# Work instructions:
To complete this task, print all the data below exactly but leave out the images.

-- Opening Marker --

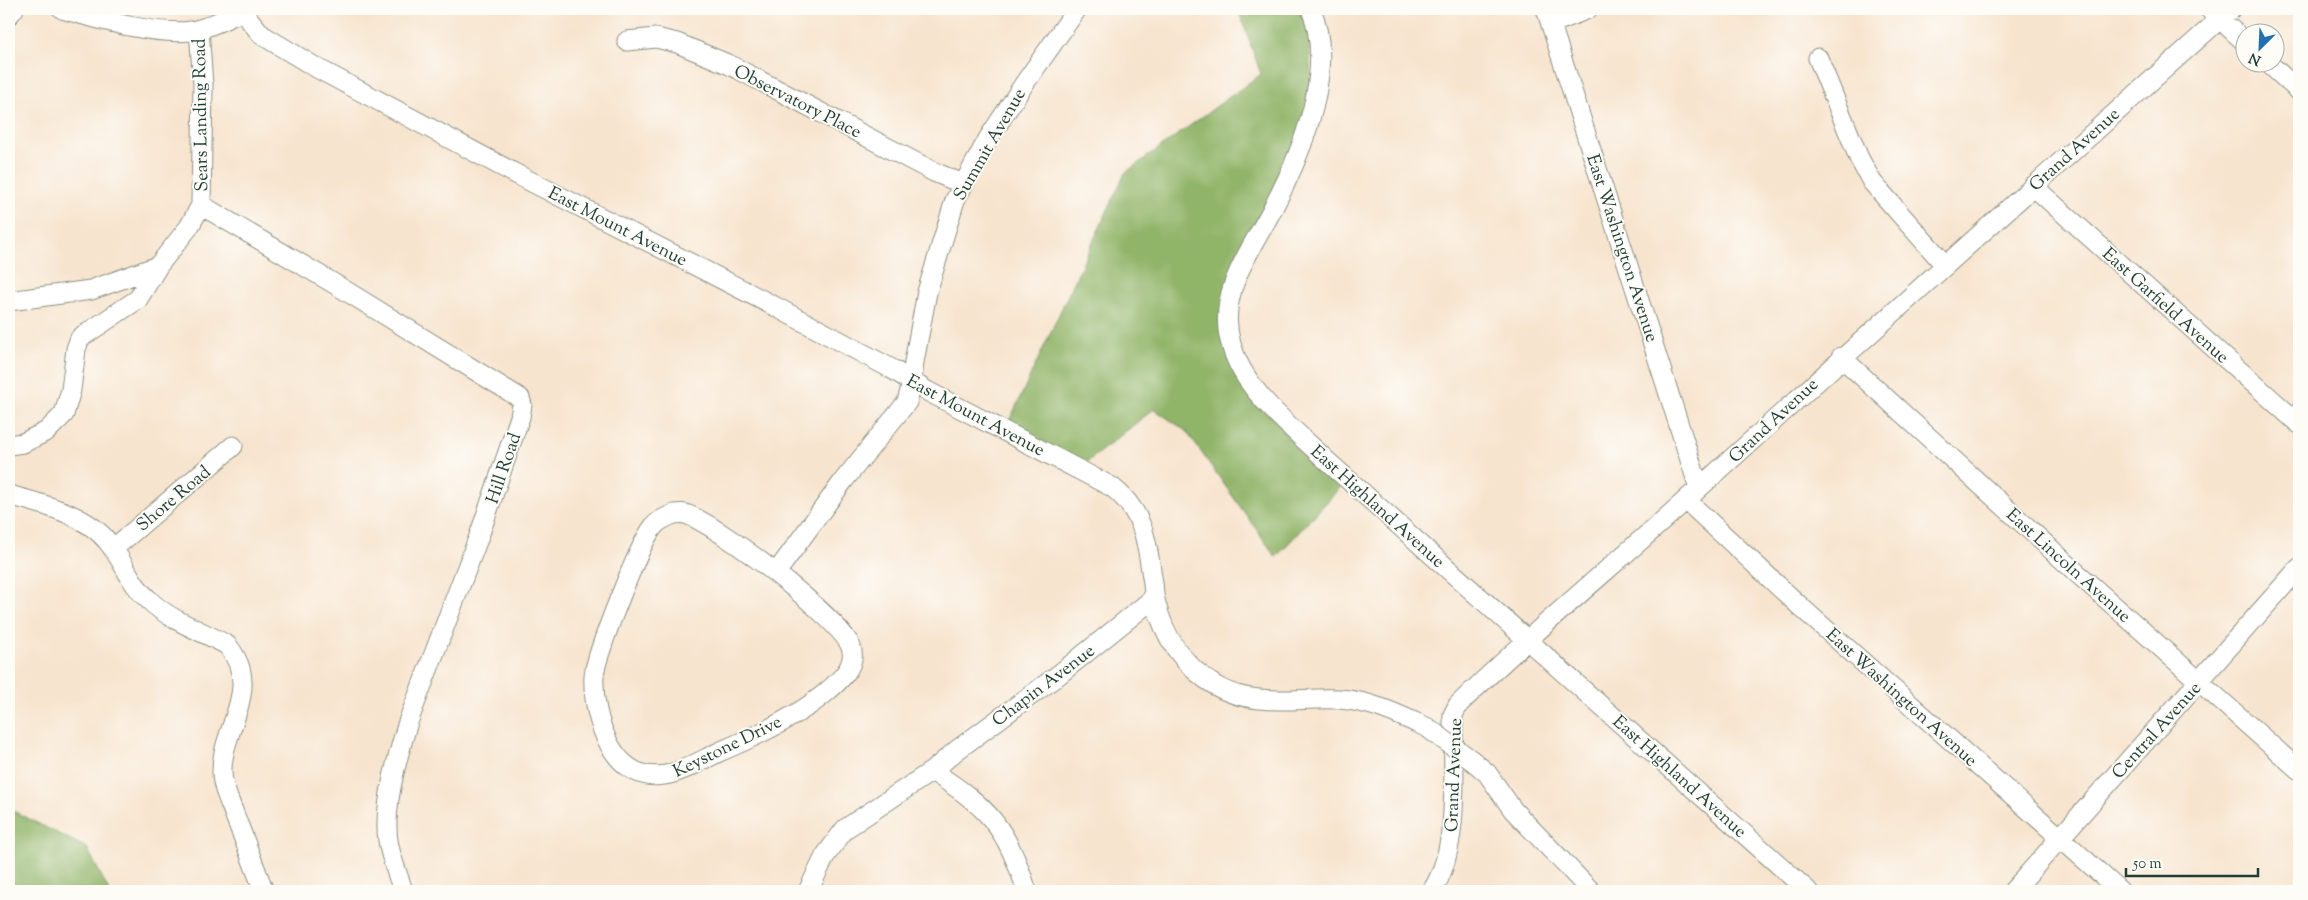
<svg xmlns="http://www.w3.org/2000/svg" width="2308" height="900" viewBox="0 0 2308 900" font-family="'Sorts Mill Goudy',serif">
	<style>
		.forest { fill: #90b468; stroke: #58784e }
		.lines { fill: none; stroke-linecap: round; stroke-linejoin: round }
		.minor-casing { stroke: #8b9081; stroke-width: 21 }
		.minor { stroke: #fff; stroke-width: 19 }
		.minor-bridge-casing { stroke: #8b9081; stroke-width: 21; stroke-linecap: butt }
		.minor-bridge { stroke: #fff; stroke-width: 19 }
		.labels { text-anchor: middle; stroke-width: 4; stroke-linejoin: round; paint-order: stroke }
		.street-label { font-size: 18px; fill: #1f3d34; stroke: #fdfcf7 }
	</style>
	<rect width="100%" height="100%" fill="#fdfcf7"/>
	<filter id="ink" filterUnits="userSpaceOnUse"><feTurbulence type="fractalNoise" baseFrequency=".02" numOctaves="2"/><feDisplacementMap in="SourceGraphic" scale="10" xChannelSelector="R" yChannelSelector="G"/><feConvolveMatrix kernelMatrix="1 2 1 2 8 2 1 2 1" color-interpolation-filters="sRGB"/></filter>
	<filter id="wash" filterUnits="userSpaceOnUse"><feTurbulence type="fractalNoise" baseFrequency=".0096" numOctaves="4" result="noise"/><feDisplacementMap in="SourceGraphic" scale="20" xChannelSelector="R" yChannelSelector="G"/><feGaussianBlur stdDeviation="1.12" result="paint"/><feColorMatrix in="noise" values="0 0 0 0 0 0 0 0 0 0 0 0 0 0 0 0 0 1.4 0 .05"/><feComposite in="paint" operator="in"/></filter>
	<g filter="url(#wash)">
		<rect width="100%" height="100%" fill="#f7e4ce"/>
		<!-- forest -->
		<path class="forest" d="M 164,9 L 225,9 L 222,15 Z
			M 1238,9 L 1308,9 L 1312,108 L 1228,318 L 1252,392 L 1346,481 L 1276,557 L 1186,431 L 1154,409 L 1081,467 L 1006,428 L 1125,173 L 1261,74 Z
			M 9,809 L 87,848 L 109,891 L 9,891 Z"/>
	</g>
	<g filter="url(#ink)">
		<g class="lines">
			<!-- minor casing -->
			<g class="minor-casing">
				<path id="minor" d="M 62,9 C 97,19 166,39 200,29 C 216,24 232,16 247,9
					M 1311,9 C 1336,70 1302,153 1273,208 C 1251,251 1216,293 1231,344 C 1244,392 1292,427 1326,460 L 1808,891
					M 1546,9 L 1699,488
					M 2209,9 L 2246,43
					M 242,11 L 262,35 L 315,67 L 518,175 L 776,307 L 892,369 L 927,391 L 1112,487 C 1143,511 1147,540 1152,577 C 1154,585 1153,592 1155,600 C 1164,638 1183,666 1216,686 C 1254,708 1297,697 1339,699 C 1371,701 1399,715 1428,728
					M 9,15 L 14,9
					M 1551,24 L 1588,9
					M 627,41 L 656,38 L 677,43 L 730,65 L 934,172 L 963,184
					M 1818,58 L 1859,158 L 1872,182 L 1945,265
					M 2267,62 L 2299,91
					M 2033,186 L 2299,424
					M 201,205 L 338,286 L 520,398 L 522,405 L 520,417 L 479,536 L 408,722 C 399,752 386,796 387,828 C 387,850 397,871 403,891
					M 9,301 L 91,290 L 158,266
					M 1841,357 L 2077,573 L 2299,770
					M 9,445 L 23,443 L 47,431 L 64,414 L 71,390 L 76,349 L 80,338 L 138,299 L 158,266 L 189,227 L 201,205 L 203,85 L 199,29
					M 9,495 C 42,504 86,514 108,542 C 125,562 128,582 150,601 C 171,621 202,631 227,645 C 264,688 221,728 222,772 C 222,787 230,802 235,816 C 245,841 254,866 264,891
					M 1686,500 L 1803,609 L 2120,891
					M 674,514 C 677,514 682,513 685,514 C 715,522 841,619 851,647 C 858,667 836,684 823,695 C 796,717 752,738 719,752 C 702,760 683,772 665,775 C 613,784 592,717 594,676 C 595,656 640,542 654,526 C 659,520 666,517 674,514 Z
					M 113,549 L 233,446
					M 776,573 L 844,480 L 907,402 L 912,382 L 914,362 L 927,292 L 955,200 L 988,139 L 1024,84 L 1077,9
					M 1474,762 L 1487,773 L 1513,810 L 1591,891
					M 932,771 L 957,750 L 1057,676 L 1154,598
					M 808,891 L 825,856 L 845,829 L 932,771 C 989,808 1005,825 1027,891
					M 1432,891 C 1461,846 1453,768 1453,715 L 1458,705 C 1531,633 1611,568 1687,499 C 1867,335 2050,172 2231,9
					M 2013,891 L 2299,568"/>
			</g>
			<!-- minor -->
			<use href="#minor" class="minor"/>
			<!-- minor-bridge casing -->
			<g class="minor-bridge-casing">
				<path id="minor-bridge" d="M 1428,728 L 1474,762"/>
			</g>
			<!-- minor-bridge -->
			<use href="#minor-bridge" class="minor-bridge"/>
		</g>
	</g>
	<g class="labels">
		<!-- street labels -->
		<g class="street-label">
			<text transform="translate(798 101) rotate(27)" y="6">Observatory Place</text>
			<text transform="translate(200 115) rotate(-91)" y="6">Sears Landing Road</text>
			<text transform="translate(989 144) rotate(-60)" y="6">Summit Avenue</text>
			<text transform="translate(2074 149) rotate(-42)" y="6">Grand Avenue</text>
			<text transform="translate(618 226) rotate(27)" y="6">East Mount Avenue</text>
			<text transform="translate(1623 248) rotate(72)" y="6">East Washington Avenue</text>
			<text transform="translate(2166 305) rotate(42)" y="6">East Garfield Avenue</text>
			<text transform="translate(976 415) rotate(28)" y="6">East Mount Avenue</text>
			<text transform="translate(1773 420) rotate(-43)" y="6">Grand Avenue</text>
			<text transform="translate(503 468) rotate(-71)" y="6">Hill Road</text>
			<text transform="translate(173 498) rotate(-40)" y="6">Shore Road</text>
			<text transform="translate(1378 506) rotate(42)" y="6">East Highland Avenue</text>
			<text transform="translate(2069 565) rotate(42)" y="6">East Lincoln Avenue</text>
			<text transform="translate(1043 685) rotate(-37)" y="6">Chapin Avenue</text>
			<text transform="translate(1902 697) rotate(42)" y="6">East Washington Avenue</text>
			<text transform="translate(2156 730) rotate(-48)" y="6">Central Avenue</text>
			<text transform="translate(727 746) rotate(-26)" y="6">Keystone Drive</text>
			<text transform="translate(1453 775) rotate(-88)" y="6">Grand Avenue</text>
			<text transform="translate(1680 776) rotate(42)" y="6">East Highland Avenue</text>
		</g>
	</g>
	<!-- margin -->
	<rect width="2308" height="900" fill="none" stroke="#fdfcf7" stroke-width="30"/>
	<!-- north arrow -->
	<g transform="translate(2260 48) rotate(204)"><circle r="24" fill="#fdfcf7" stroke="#a4b0a9"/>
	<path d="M0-4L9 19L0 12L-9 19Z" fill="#1f6fb2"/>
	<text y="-8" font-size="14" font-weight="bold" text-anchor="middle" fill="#1f3d34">N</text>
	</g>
	<!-- scale -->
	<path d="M2126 868v8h132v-8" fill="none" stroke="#1f3d34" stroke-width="2.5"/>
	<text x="2133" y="868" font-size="15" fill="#1f3d34" stroke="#fdfcf7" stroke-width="4" paint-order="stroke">50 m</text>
</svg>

-- Closing Marker --

# Answer area:
<svg xmlns="http://www.w3.org/2000/svg" width="2308" height="900" viewBox="0 0 2308 900" font-family="'Sorts Mill Goudy',serif">
	<style>
		.forest { fill: #90b468; stroke: #58784e }
		.lines { fill: none; stroke-linecap: round; stroke-linejoin: round }
		.minor-casing { stroke: #8b9081; stroke-width: 21 }
		.minor { stroke: #fff; stroke-width: 19 }
		.minor-bridge-casing { stroke: #8b9081; stroke-width: 21; stroke-linecap: butt }
		.minor-bridge { stroke: #fff; stroke-width: 19 }
		.labels { text-anchor: middle; stroke-width: 4; stroke-linejoin: round; paint-order: stroke }
		.street-label { font-size: 18px; fill: #1f3d34; stroke: #fdfcf7 }
	</style>
	<rect width="100%" height="100%" fill="#fdfcf7"/>
	<filter id="ink" filterUnits="userSpaceOnUse"><feTurbulence type="fractalNoise" baseFrequency=".02" numOctaves="2"/><feDisplacementMap in="SourceGraphic" scale="10" xChannelSelector="R" yChannelSelector="G"/><feConvolveMatrix kernelMatrix="1 2 1 2 8 2 1 2 1" color-interpolation-filters="sRGB"/></filter>
	<filter id="wash" filterUnits="userSpaceOnUse"><feTurbulence type="fractalNoise" baseFrequency=".0096" numOctaves="4" result="noise"/><feDisplacementMap in="SourceGraphic" scale="20" xChannelSelector="R" yChannelSelector="G"/><feGaussianBlur stdDeviation="1.12" result="paint"/><feColorMatrix in="noise" values="0 0 0 0 0 0 0 0 0 0 0 0 0 0 0 0 0 1.4 0 .05"/><feComposite in="paint" operator="in"/></filter>
	<g filter="url(#wash)">
		<rect width="100%" height="100%" fill="#f7e4ce"/>
		<!-- forest -->
		<path class="forest" d="M 164,9 L 225,9 L 222,15 Z
			M 1238,9 L 1308,9 L 1312,108 L 1228,318 L 1252,392 L 1346,481 L 1276,557 L 1186,431 L 1154,409 L 1081,467 L 1006,428 L 1125,173 L 1261,74 Z
			M 9,809 L 87,848 L 109,891 L 9,891 Z"/>
	</g>
	<g filter="url(#ink)">
		<g class="lines">
			<!-- minor casing -->
			<g class="minor-casing">
				<path id="minor" d="M 62,9 C 97,19 166,39 200,29 C 216,24 232,16 247,9
					M 1311,9 C 1336,70 1302,153 1273,208 C 1251,251 1216,293 1231,344 C 1244,392 1292,427 1326,460 L 1808,891
					M 1546,9 L 1699,488
					M 2209,9 L 2246,43
					M 242,11 L 262,35 L 315,67 L 518,175 L 776,307 L 892,369 L 927,391 L 1112,487 C 1143,511 1147,540 1152,577 C 1154,585 1153,592 1155,600 C 1164,638 1183,666 1216,686 C 1254,708 1297,697 1339,699 C 1371,701 1399,715 1428,728
					M 9,15 L 14,9
					M 1551,24 L 1588,9
					M 627,41 L 656,38 L 677,43 L 730,65 L 934,172 L 963,184
					M 1818,58 L 1859,158 L 1872,182 L 1945,265
					M 2267,62 L 2299,91
					M 2033,186 L 2299,424
					M 201,205 L 338,286 L 520,398 L 522,405 L 520,417 L 479,536 L 408,722 C 399,752 386,796 387,828 C 387,850 397,871 403,891
					M 9,301 L 91,290 L 158,266
					M 1841,357 L 2077,573 L 2299,770
					M 9,445 L 23,443 L 47,431 L 64,414 L 71,390 L 76,349 L 80,338 L 138,299 L 158,266 L 189,227 L 201,205 L 203,85 L 199,29
					M 9,495 C 42,504 86,514 108,542 C 125,562 128,582 150,601 C 171,621 202,631 227,645 C 264,688 221,728 222,772 C 222,787 230,802 235,816 C 245,841 254,866 264,891
					M 1686,500 L 1803,609 L 2120,891
					M 674,514 C 677,514 682,513 685,514 C 715,522 841,619 851,647 C 858,667 836,684 823,695 C 796,717 752,738 719,752 C 702,760 683,772 665,775 C 613,784 592,717 594,676 C 595,656 640,542 654,526 C 659,520 666,517 674,514 Z
					M 113,549 L 233,446
					M 776,573 L 844,480 L 907,402 L 912,382 L 914,362 L 927,292 L 955,200 L 988,139 L 1024,84 L 1077,9
					M 1474,762 L 1487,773 L 1513,810 L 1591,891
					M 932,771 L 957,750 L 1057,676 L 1154,598
					M 808,891 L 825,856 L 845,829 L 932,771 C 989,808 1005,825 1027,891
					M 1432,891 C 1461,846 1453,768 1453,715 L 1458,705 C 1531,633 1611,568 1687,499 C 1867,335 2050,172 2231,9
					M 2013,891 L 2299,568"/>
			</g>
			<!-- minor -->
			<use href="#minor" class="minor"/>
			<!-- minor-bridge casing -->
			<g class="minor-bridge-casing">
				<path id="minor-bridge" d="M 1428,728 L 1474,762"/>
			</g>
			<!-- minor-bridge -->
			<use href="#minor-bridge" class="minor-bridge"/>
		</g>
	</g>
	<g class="labels">
		<!-- street labels -->
		<g class="street-label">
			<text transform="translate(798 101) rotate(27)" y="6">Observatory Place</text>
			<text transform="translate(200 115) rotate(-91)" y="6">Sears Landing Road</text>
			<text transform="translate(989 144) rotate(-60)" y="6">Summit Avenue</text>
			<text transform="translate(2074 149) rotate(-42)" y="6">Grand Avenue</text>
			<text transform="translate(618 226) rotate(27)" y="6">East Mount Avenue</text>
			<text transform="translate(1623 248) rotate(72)" y="6">East Washington Avenue</text>
			<text transform="translate(2166 305) rotate(42)" y="6">East Garfield Avenue</text>
			<text transform="translate(976 415) rotate(28)" y="6">East Mount Avenue</text>
			<text transform="translate(1773 420) rotate(-43)" y="6">Grand Avenue</text>
			<text transform="translate(503 468) rotate(-71)" y="6">Hill Road</text>
			<text transform="translate(173 498) rotate(-40)" y="6">Shore Road</text>
			<text transform="translate(1378 506) rotate(42)" y="6">East Highland Avenue</text>
			<text transform="translate(2069 565) rotate(42)" y="6">East Lincoln Avenue</text>
			<text transform="translate(1043 685) rotate(-37)" y="6">Chapin Avenue</text>
			<text transform="translate(1902 697) rotate(42)" y="6">East Washington Avenue</text>
			<text transform="translate(2156 730) rotate(-48)" y="6">Central Avenue</text>
			<text transform="translate(727 746) rotate(-26)" y="6">Keystone Drive</text>
			<text transform="translate(1453 775) rotate(-88)" y="6">Grand Avenue</text>
			<text transform="translate(1680 776) rotate(42)" y="6">East Highland Avenue</text>
		</g>
	</g>
	<!-- margin -->
	<rect width="2308" height="900" fill="none" stroke="#fdfcf7" stroke-width="30"/>
	<!-- north arrow -->
	<g transform="translate(2260 48) rotate(204)"><circle r="24" fill="#fdfcf7" stroke="#a4b0a9"/>
	<path d="M0-4L9 19L0 12L-9 19Z" fill="#1f6fb2"/>
	<text y="-8" font-size="14" font-weight="bold" text-anchor="middle" fill="#1f3d34">N</text>
	</g>
	<!-- scale -->
	<path d="M2126 868v8h132v-8" fill="none" stroke="#1f3d34" stroke-width="2.5"/>
	<text x="2133" y="868" font-size="15" fill="#1f3d34" stroke="#fdfcf7" stroke-width="4" paint-order="stroke">50 m</text>
</svg>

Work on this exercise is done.